The following article was originally published by the Winnipeg Free Press on June 22, 2013.
There’s a Brazilian saying, “oito ou oitenta.” Eight or eighty. It’s either one extreme or the other.
The past nine days have seen a usually passive, non-confrontational Brazilian population hit the “80” on that scale, taking to the streets in their millions to demand better health care, better education, an end to corruption and, with the FIFA World Cup arriving on its shores in less than a year, to protest the tens of billions of Reais being spent on stadiums instead of social infrastructure.
The World Cup, and the ongoing Confederations Cup that precedes it, has become a useful backdrop to protesters who claim the government has its priorities mixed up, but it would be a mistake—and a lazy one—to label these demonstrations “football riots.”
As a popular action, what’s going on in Brazil looks and sounds a lot like recent and concurrent protests in other parts of the world, particularly those that have experienced significant economic growth over the past decade and are home to young, energetic populations with first-world expectations to accompany their arrival in it.
Between 2003 and 2011 nearly 40 million Brazilians made their way from extreme poverty to a new, burgeoning middle class, and while economic inequality is still considered extreme by Canadian standards it is nothing like it was before the new millennium.
A generation of Brazilians has now grown up within this new reality, and on June 13 a handful of them gathered in Sao Paulo to protest a hike in transit fares.
What might have dissipated over time or with a reversal of the decision (which was granted this week) suddenly and unexpectedly escalated when police fired tear gas and rubber bullets into the crowd, and like breath blown on sleeping embers their heavy-handed use of force brought the kindling to ignition.
Reached by telephone in Sao Paulo, TV Globo presenter Jon Cotterill told the Free Press that many Brazilians were still trying to make sense of just what the protests had become, and where they could lead.
“I think people haven’t really grasped how significant these things are,” he said. “I don’t think they really, really understand how deep these things, these demonstrations, could be.”
Initially, he said, the students who first took the streets in Sao Paulo were looked upon as “vandals” and “troublemakers” by various politicians and media outlets, but, he added, “when they were fired on it really changed. Instead of being these middle class students just out to cause trouble, suddenly they became heroes. Everything changed totally.”

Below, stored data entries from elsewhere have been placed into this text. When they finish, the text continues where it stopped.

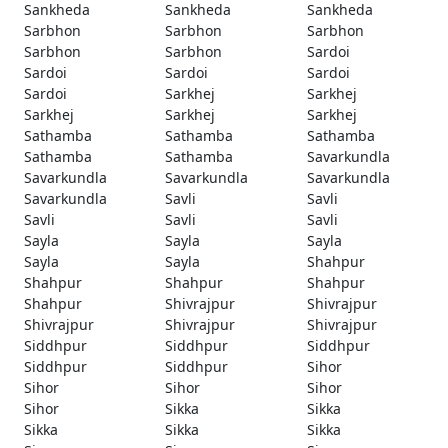
Sankheda
Sankheda
Sankheda
Sarbhon
Sarbhon
Sarbhon
Sarbhon
Sarbhon
Sardoi
Sardoi
Sardoi
Sardoi
Sardoi
Sarkhej
Sarkhej
Sarkhej
Sarkhej
Sarkhej
Sathamba
Sathamba
Sathamba
Sathamba
Sathamba
Savarkundla
Savarkundla
Savarkundla
Savarkundla
Savarkundla
Savli
Savli
Savli
Savli
Savli
Sayla
Sayla
Sayla
Sayla
Sayla
Shahpur
Shahpur
Shahpur
Shahpur
Shahpur
Shivrajpur
Shivrajpur
Shivrajpur
Shivrajpur
Shivrajpur
Siddhpur
Siddhpur
Siddhpur
Siddhpur
Siddhpur
Sihor
Sihor
Sihor
Sihor
Sihor
Sikka
Sikka
Sikka
Sikka
Sikka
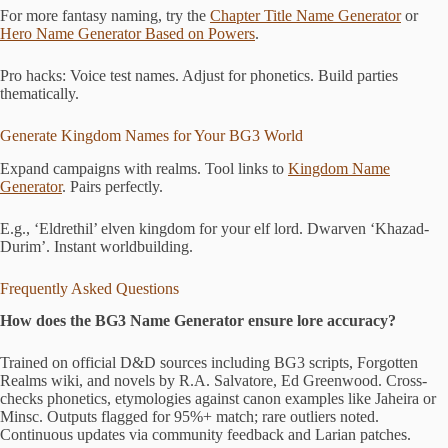
For more fantasy naming, try the
Chapter Title Name Generator
or
Hero Name Generator Based on Powers
.
Pro hacks: Voice test names. Adjust for phonetics. Build parties
thematically.
Generate Kingdom Names for Your BG3 World
Expand campaigns with realms. Tool links to
Kingdom Name
Generator
. Pairs perfectly.
E.g., ‘Eldrethil’ elven kingdom for your elf lord. Dwarven ‘Khazad-
Durim’. Instant worldbuilding.
Frequently Asked Questions
How does the BG3 Name Generator ensure lore accuracy?
Trained on official D&D sources including BG3 scripts, Forgotten
Realms wiki, and novels by R.A. Salvatore, Ed Greenwood. Cross-
checks phonetics, etymologies against canon examples like Jaheira or
Minsc. Outputs flagged for 95%+ match; rare outliers noted.
Continuous updates via community feedback and Larian patches.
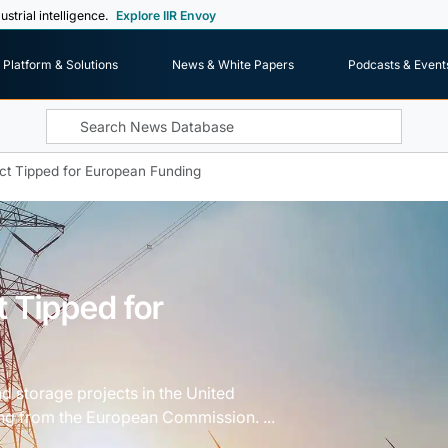
ustrial intelligence.
Explore IIR Envoy
Platform & Solutions
News & White Papers
Podcasts & Event
ect Tipped for European Funding
t Tipped for
d storage projects in the United
ding from the European Commission. ...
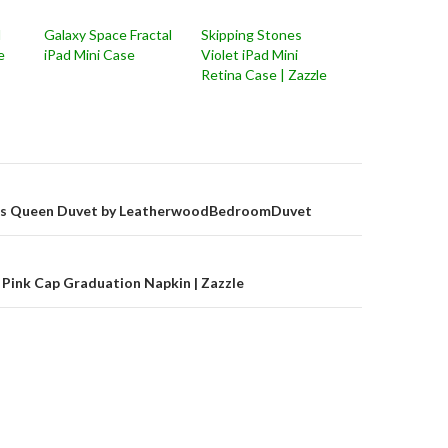
d
Galaxy Space Fractal
Skipping Stones
e
iPad Mini Case
Violet iPad Mini
Retina Case | Zazzle
on
rts Queen Duvet by LeatherwoodBedroomDuvet
Pink Cap Graduation Napkin | Zazzle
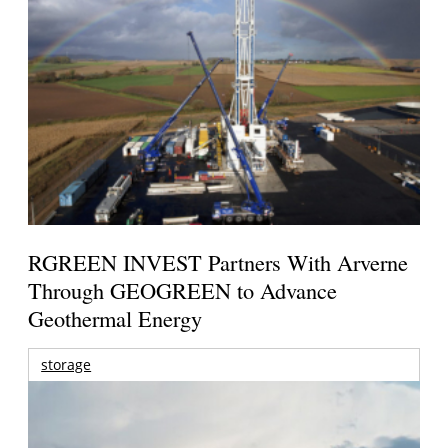
RGREEN INVEST Partners With Arverne
Through GEOGREEN to Advance
Geothermal Energy
storage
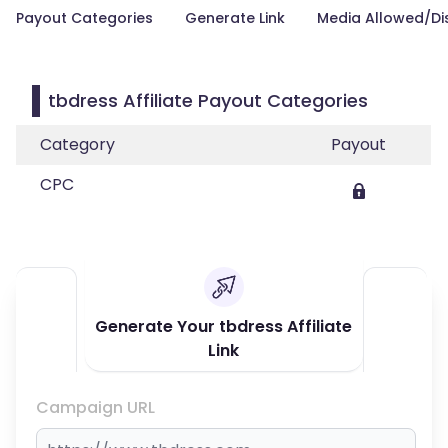
Payout Categories
Generate Link
Media Allowed/Di
tbdress Affiliate Payout Categories
Category
Payout
CPC
Generate Your tbdress Affiliate
Link
Campaign URL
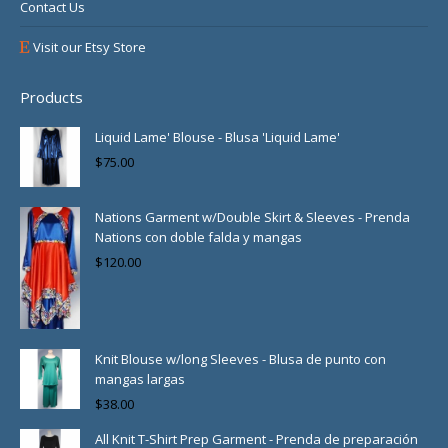
Contact Us
Visit our Etsy Store
Products
Liquid Lame' Blouse - Blusa 'Liquid Lame'
$
75.00
Nations Garment w/Double Skirt & Sleeves - Prenda
Nations con doble falda y mangas
$
120.00
Knit Blouse w/long Sleeves - Blusa de punto con
mangas largas
$
38.00
All Knit T-Shirt Prep Garment - Prenda de preparación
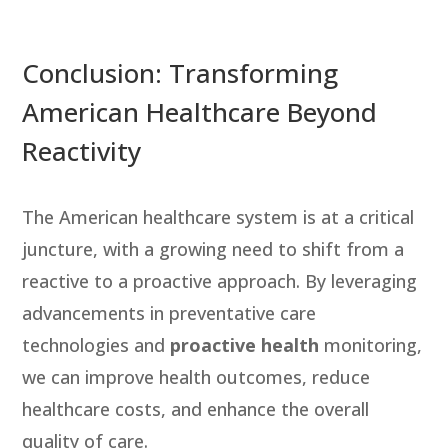
Conclusion: Transforming
American Healthcare Beyond
Reactivity
The American healthcare system is at a critical
juncture, with a growing need to shift from a
reactive to a proactive approach. By leveraging
advancements in preventative care
technologies and
proactive health
monitoring,
we can improve health outcomes, reduce
healthcare costs, and enhance the overall
quality of care.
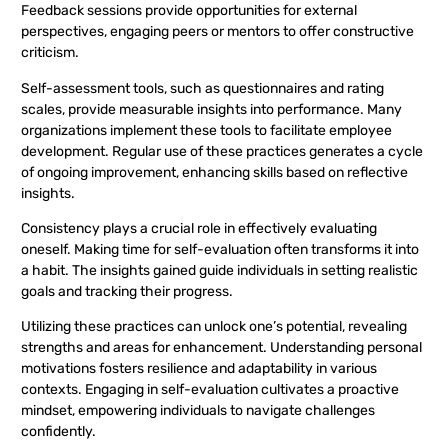
Feedback sessions provide opportunities for external
perspectives, engaging peers or mentors to offer constructive
criticism.
Self-assessment tools, such as questionnaires and rating
scales, provide measurable insights into performance. Many
organizations implement these tools to facilitate employee
development. Regular use of these practices generates a cycle
of ongoing improvement, enhancing skills based on reflective
insights.
Consistency plays a crucial role in effectively evaluating
oneself. Making time for self-evaluation often transforms it into
a habit. The insights gained guide individuals in setting realistic
goals and tracking their progress.
Utilizing these practices can unlock one’s potential, revealing
strengths and areas for enhancement. Understanding personal
motivations fosters resilience and adaptability in various
contexts. Engaging in self-evaluation cultivates a proactive
mindset, empowering individuals to navigate challenges
confidently.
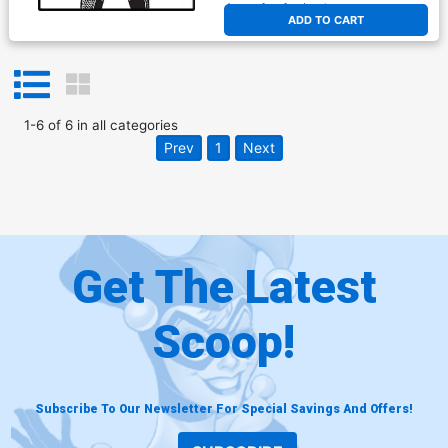
At any of our four locations
ADD TO CART
1
-
6
of
6
in
all categories
Prev
1
Next
Get The Latest
Scoop!
Subscribe To Our Newsletter For Special Savings And Offers!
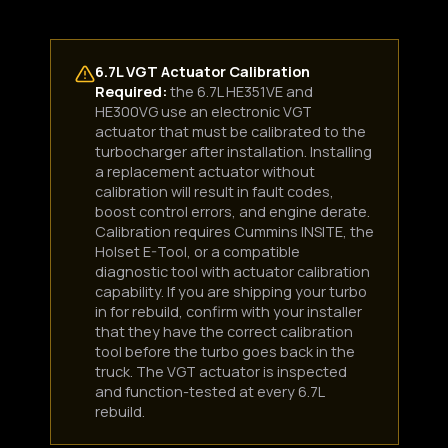
6.7L VGT Actuator Calibration
Required:
the 6.7L HE351VE and
HE300VG use an electronic VGT
actuator that must be calibrated to the
turbocharger after installation. Installing
a replacement actuator without
calibration will result in fault codes,
boost control errors, and engine derate.
Calibration requires Cummins INSITE, the
Holset E-Tool, or a compatible
diagnostic tool with actuator calibration
capability. If you are shipping your turbo
in for rebuild, confirm with your installer
that they have the correct calibration
tool before the turbo goes back in the
truck. The VGT actuator is inspected
and function-tested at every 6.7L
rebuild.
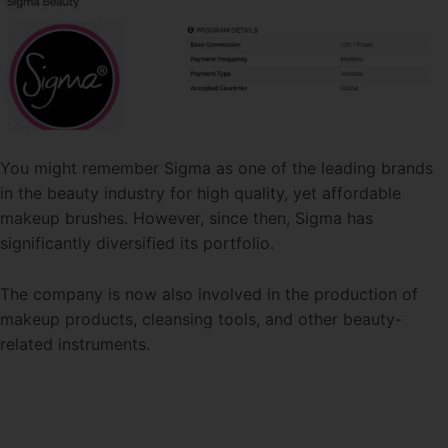
You might remember Sigma as one of the leading brands
in the beauty industry for high quality, yet affordable
makeup brushes. However, since then, Sigma has
significantly diversified its portfolio.
The company is now also involved in the production of
makeup products, cleansing tools, and other beauty-
related instruments.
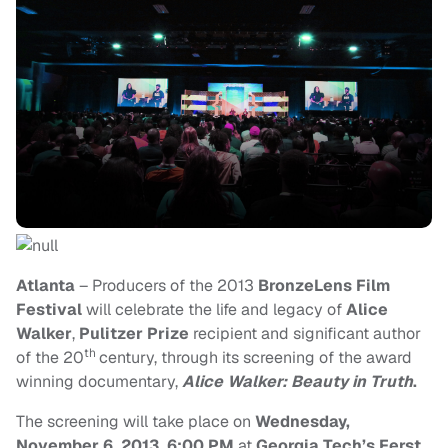
Atlanta
– Producers of the 2013
BronzeLens Film
Festival
will celebrate the life and legacy of
Alice
Walker
,
Pulitzer Prize
recipient and significant author
th
of the 20
century, through its screening of the award
winning documentary,
Alice Walker: Beauty in Truth
.
T
he
screening
will take place on
Wednesday,
November 6, 2013, 6:00 PM
at
Georgia Tech’s Ferst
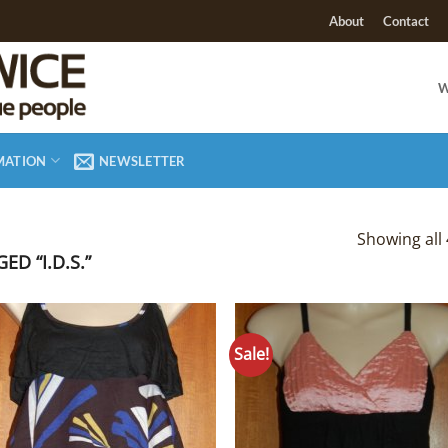
About
Contact
W
MATION
NEWSLETTER
Showing all 
D “I.D.S.”
Sale!
Add to
Add
Wishlist
Wish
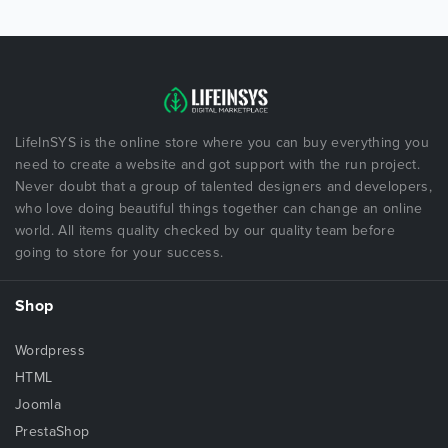
LifeInSYS is the online store where you can buy everything you
need to create a website and got support with the run project.
Never doubt that a group of talented designers and developers,
who love doing beautiful things together can change an online
world. All items quality checked by our quality team before
going to store for your success.
Shop
Wordpress
HTML
Joomla
PrestaShop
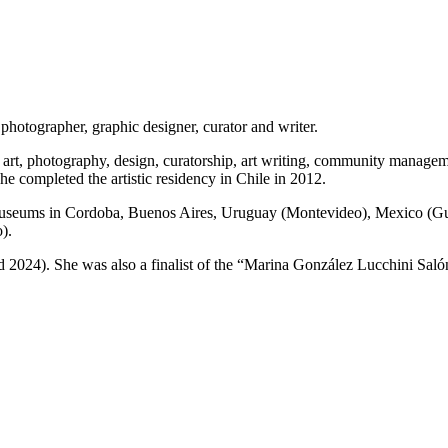
photographer, graphic designer, curator and writer.
art, photography, design, curatorship, art writing, community manage
 completed the artistic residency in Chile in 2012.
d museums in Cordoba, Buenos Aires, Uruguay (Montevideo), Mexico (Gu
).
d 2024). She was also a finalist of the “Marina González Lucchini Saló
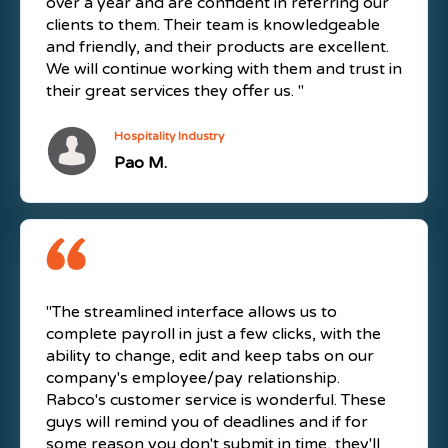
over a year and are confident in referring our
clients to them. Their team is knowledgeable
and friendly, and their products are excellent.
We will continue working with them and trust in
their great services they offer us. "
Hospitality Industry
Pao M.
"The streamlined interface allows us to
complete payroll in just a few clicks, with the
ability to change, edit and keep tabs on our
company's employee/pay relationship.
Rabco's customer service is wonderful. These
guys will remind you of deadlines and if for
some reason you don't submit in time, they'll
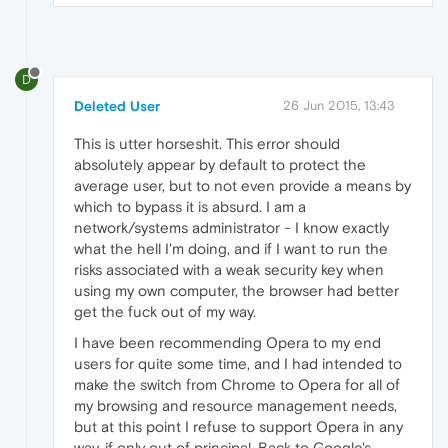
D
Deleted User
26 Jun 2015, 13:43
This is utter horseshit. This error should
absolutely appear by default to protect the
average user, but to not even provide a means by
which to bypass it is absurd. I am a
network/systems administrator - I know exactly
what the hell I'm doing, and if I want to run the
risks associated with a weak security key when
using my own computer, the browser had better
get the fuck out of my way.
I have been recommending Opera to my end
users for quite some time, and I had intended to
make the switch from Chrome to Opera for all of
my browsing and resource management needs,
but at this point I refuse to support Opera in any
way, if only out of principal. Back to Google's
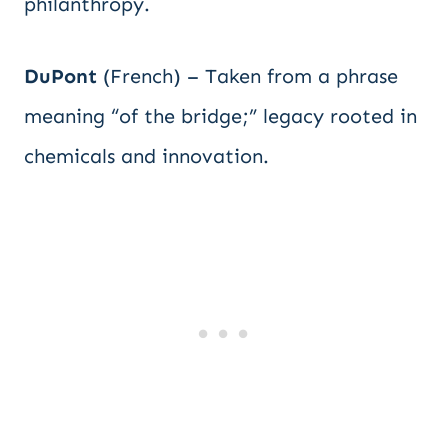
philanthropy.
DuPont
(French) – Taken from a phrase
meaning “of the bridge;” legacy rooted in
chemicals and innovation.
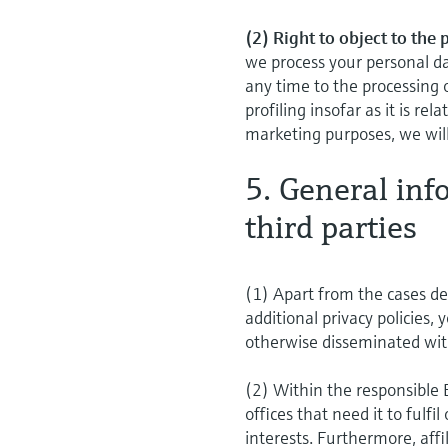
(2) Right to object to the
we process your personal da
any time to the processing 
profiling insofar as it is re
marketing purposes, we will
5. General inf
third parties
(1) Apart from the cases des
additional privacy policies, 
otherwise disseminated wit
(2) Within the responsible
offices that need it to fulfi
interests. Furthermore, aff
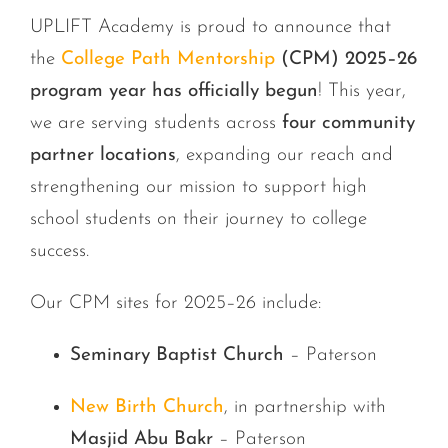
UPLIFT Academy is proud to announce that
the
College Path Mentorship
(CPM) 2025–26
program year has officially begun
! This year,
we are serving students across
four community
partner locations
, expanding our reach and
strengthening our mission to support high
school students on their journey to college
success.
Our CPM sites for 2025–26 include:
Seminary Baptist Church
– Paterson
New Birth Church
, in partnership with
Masjid Abu Bakr
– Paterson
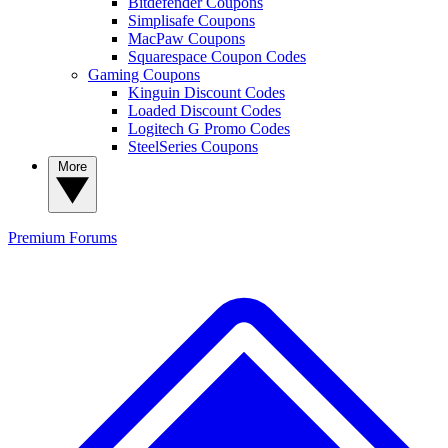
Bitdefender Coupons
Simplisafe Coupons
MacPaw Coupons
Squarespace Coupon Codes
Gaming Coupons
Kinguin Discount Codes
Loaded Discount Codes
Logitech G Promo Codes
SteelSeries Coupons
More
Premium
Forums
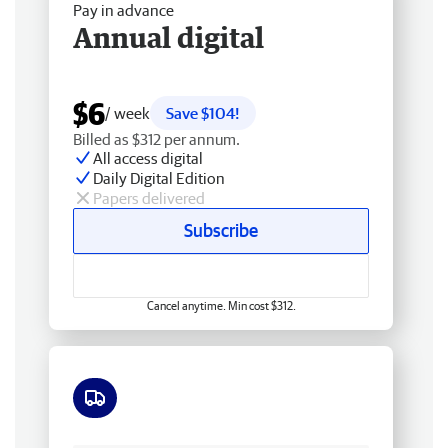
Pay in advance
Annual digital
$6
/ week
Save $104!
Billed as $312 per annum.
All access digital
Daily Digital Edition
Papers delivered
Subscribe
Cancel anytime. Min cost $312.
Free delivery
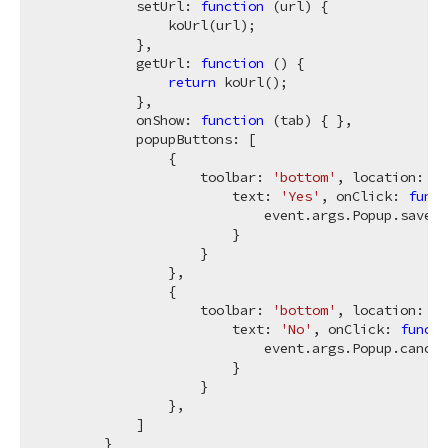
            setUrl: 
function
 (
url
) 
{

                koUrl(url);

            },

            getUrl: 
function
 (
) 
{

return
 koUrl();

            },

            onShow: 
function
 (
tab
) 
{ },

            popupButtons: [

                {

                    toolbar: 
'bottom'
, location: 
'a
                        text: 
'Yes'
, onClick: 
funct
                            event.args.Popup.save(k
                        }

                    }

                },

                {

                    toolbar: 
'bottom'
, location: 
'a
                        text: 
'No'
, onClick: 
functi
                            event.args.Popup.cancel
                        }

                    }

                },

            ]

        }
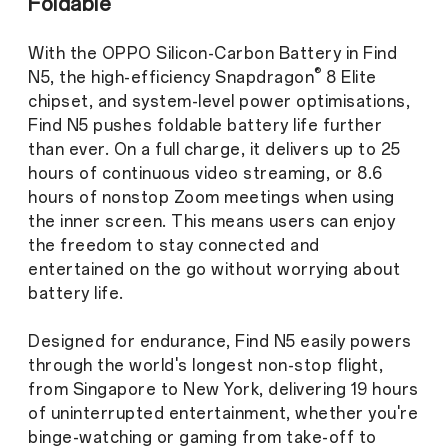
Foldable
With the OPPO Silicon-Carbon Battery in Find
®
N5, the high-efficiency Snapdragon
8 Elite
chipset, and system-level power optimisations,
Find N5 pushes foldable battery life further
than ever. On a full charge, it delivers up to 25
hours of continuous video streaming, or 8.6
hours of nonstop Zoom meetings when using
the inner screen. This means users can enjoy
the freedom to stay connected and
entertained on the go without worrying about
battery life.
Designed for endurance, Find N5 easily powers
through the world's longest non-stop flight,
from Singapore to New York, delivering 19 hours
of uninterrupted entertainment, whether you're
binge-watching or gaming from take-off to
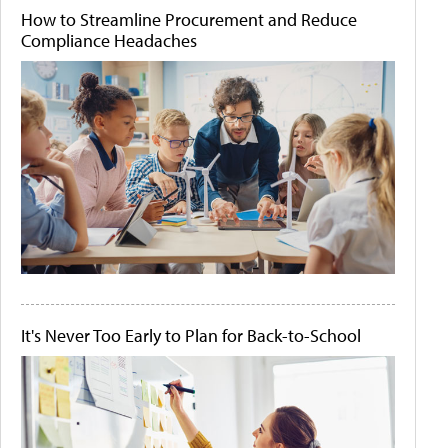
How to Streamline Procurement and Reduce
Compliance Headaches
It's Never Too Early to Plan for Back-to-School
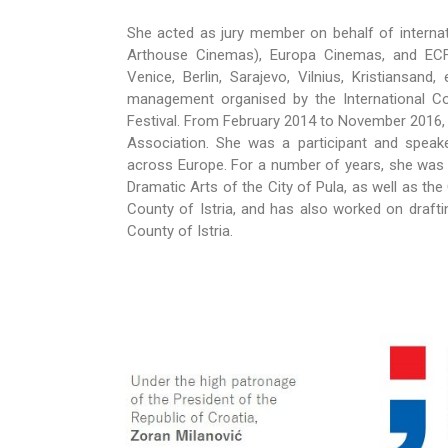
She acted as jury member on behalf of internat
Arthouse Cinemas), Europa Cinemas, and ECFA 
Venice, Berlin, Sarajevo, Vilnius, Kristiansand
management organised by the International Co
Festival. From February 2014 to November 2016,
Association. She was a participant and spea
across Europe. For a number of years, she was 
Dramatic Arts of the City of Pula, as well as the
County of Istria, and has also worked on draftin
County of Istria.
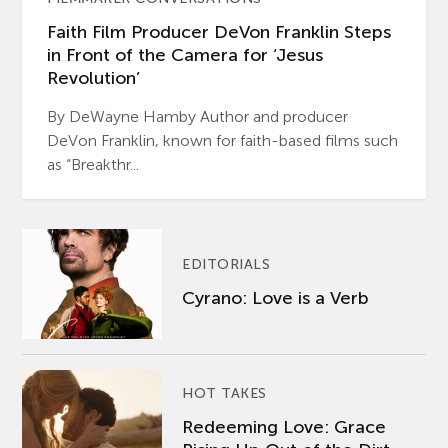
Faith Film Producer DeVon Franklin Steps
in Front of the Camera for ‘Jesus
Revolution’
By DeWayne Hamby Author and producer
DeVon Franklin, known for faith-based films such
as “Breakthr...
EDITORIALS
Cyrano: Love is a Verb
HOT TAKES
Redeeming Love: Grace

With the Confederations Cup and upcoming World Cup fixing more international attention on Brazil than ever before, it was only a matter of time before both events not only got drawn into the demonstrations but also, because of their enormity, came to symbolize them.
The magnitude of the scrutiny and the pressure imposed by FIFA to stage safe, secure competitions has likely had more than a little to do with the severe approach taken by the police, and to that end the governing body of the world’s most popular sport is very much tied up with all the other things Brazilians want to see changed.
FIFA may like to say it stays clear of politics, but the absence of due process as Brazil set about making its World Cup preparations suited the Zurich-based organization just fine, and it certainly had no qualms about directly interfering in Brazil’s legislative process when it pressured the government to reverse hard-won liquor laws.
On Thursday, following Uruguay’s 2-1 Confederations Cup win over Nigeria in Salvador, protesters hurled rocks at FIFA vehicles in the Bahia capital, and as demonstrations took place in at least 80 cities Brazilian outlet UOL reported FIFA had presented the Brazilian government with an ultimatum: either ensure the safety of the players, international press and its own officials or face cancelation of the event.
Paulo Freitas, a Brazilian football expert based in Rio de Janeiro, told the Free Press he would be surprised if the Confederations Cup was cancelled, or if the World Cup was in any existential danger, saying, “[FIFA] will just wait until all of this is over and hope things are more stable in a year, probably with increased and improved security.”
The thing is, no one knows just where these demonstrations will take the country over the coming weeks and months, and even if the Brazilian government moves to address the protesters’ major concerns it’s unlikely FIFA will emerge from all this unscathed.
After all, it sets up its World Cups like a tropical resort—a sort of hastily-manufactured paradise that caters to the amusements of foreigners, located close enough to reality to be almost credible but far enough away to preserve the illusion.
So long as reality it kept to an “eight” it all works out fine. It’s when it hits 80 that things get a bit messy—that FIFA, quite rightfully, is caught in the crosshairs.
Good day! This post could not be written any better!
Reading through this post reminds me of my good old
room mate! He always kept talking about this.
I will forward this article to him. Fairly certain he
will have a good read. Many thanks for sharing!